Guerra no Oriente Médio encarece querosene de aviação e passagens podem subir até 15%
Especialistas afirmam que efeitos mais significativos da guerra devem aparecer nos próximos meses após reajuste; governo estuda medidas fiscais
Diante do clima de guerra, nesta quinta-feira (1), a Petrobras anunciou que o preço médio do combustível sofrerá um aumento de mais de 50% no preço de venda para as distribuidoras, o que deve impactar diretamente o preço pago pelas companhias aéreas pelo querosene de aviação (QAV), que poderá ter uma alta de até 20%, encarecendo os custos de operação de companhias aéreas.
A medida é um reflexo do conflito no Oriente Médio, que levou ao bloqueio do Estreito de Ormuz, uma rota marítima estratégica, responsável pelo escoamento de cerca de 20% do petróleo mundial.
Impactos nas passagens e nas companhias aéreas
O querosene de aviação é um dos principais custos das companhias aéreas. Adriano Pires, economista e diretor do Centro Brasileiro de Infraestrutura (Cbie) explicou que as passagens aéreas poderão sofrer um aumento de 12% a 15% e acrescentou que além do repasse do valor deste aumento aos consumidores, as empresas podem adotar meios de redução de custos, como a redução do número de voos.
Refinaria da Petrobras (Foto: reprodução/Getty Images Embed/Douglas Magno)
A professora e economista do Insper, Juliana Inhasz, aponta que a concorrência também terá um papel importante na decisão dos preços das passagens, “quanto menor for a concorrência, maior tende a ser o repasse. Em mercados mais pulverizados, o repasse será menor”, disse.
Em relação ao prazo para a consolidação do efeito do aumento, a economista estipula que os impactos mais significativos devem ser sentidos logo nos próximos meses, ela também comentou sobre os possíveis ajustes que poderão ser adotados pelas companhias aéreas para minimizar os prejuízos, afirmando que poderá haver reduções de ofertas, cortes de rotas ou diminuição de frequências, principalmente a destinação de menor demanda.

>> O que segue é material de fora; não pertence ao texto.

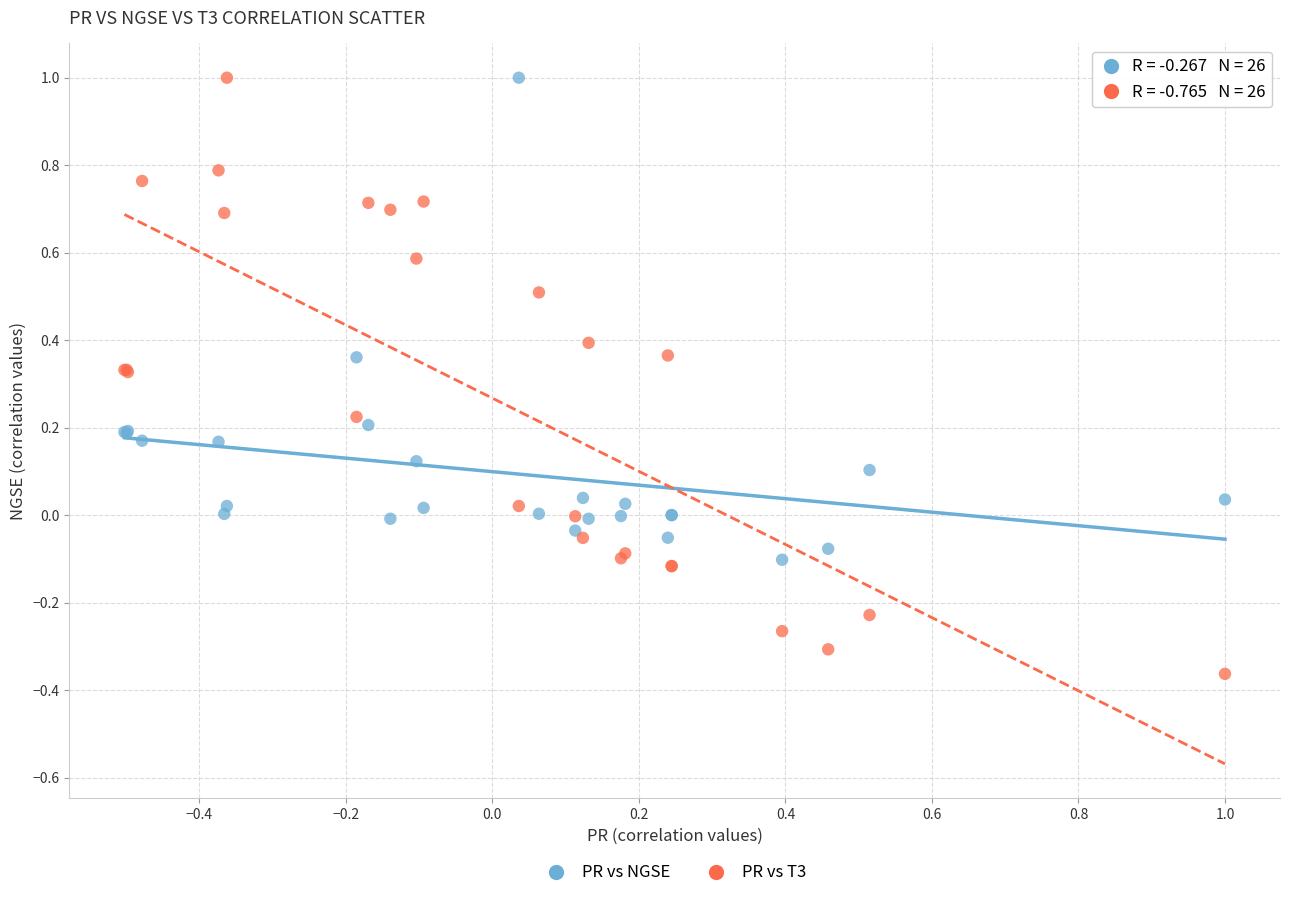

Which series contains the lowest Y value?

PR vs T3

Governo tenta aliviar impactos da guerra
Diante da alta dos preços do petróleo e por consequência a escalada nos preços do querosene de aviação, o Ministério de Portos e Aeroportos enviou ao Ministério da Fazendo uma série de sugestões que podem reduzir o impacto dos aumentos sobre o setor aéreo.
O documento foi formulado pela Secretaria Nacional de Aviação Civil (SAC), e traz algumas sugestões:
- Redução do Imposto de Renda sobre operações de leasing de aeronaves;
- Redução do IOF sobre operações financeiras das empresas aéreas;
- Redução temporária de tributos incidentes sobre o querosene de aviação (QAV);
Sede do Ministério da Fazenda em Brasília (Foto: reprodução/Getty Images Embed/Bloomberg)
Segundo o Ministério de Portos e Aeroportos, as medidas ajudariam a manter uma competitividade entre as empresas e impediria o repasse excessivo dos custos ao consumidor, mantendo a conectividade aérea do país, tanto para voos nacionais quanto internacionais.
A guerra no oriente e bloqueio do Estreito de Ormuz impactaram diretamente a aviação mundial, no caso da brasileira, o querosene de aviação sofreu um aumento de mais de 50%, que terá um efeito direto no bolso do consumidor. Diante dos aumentos, o governo brasileiro já elabora medidas para mitigar os impactos.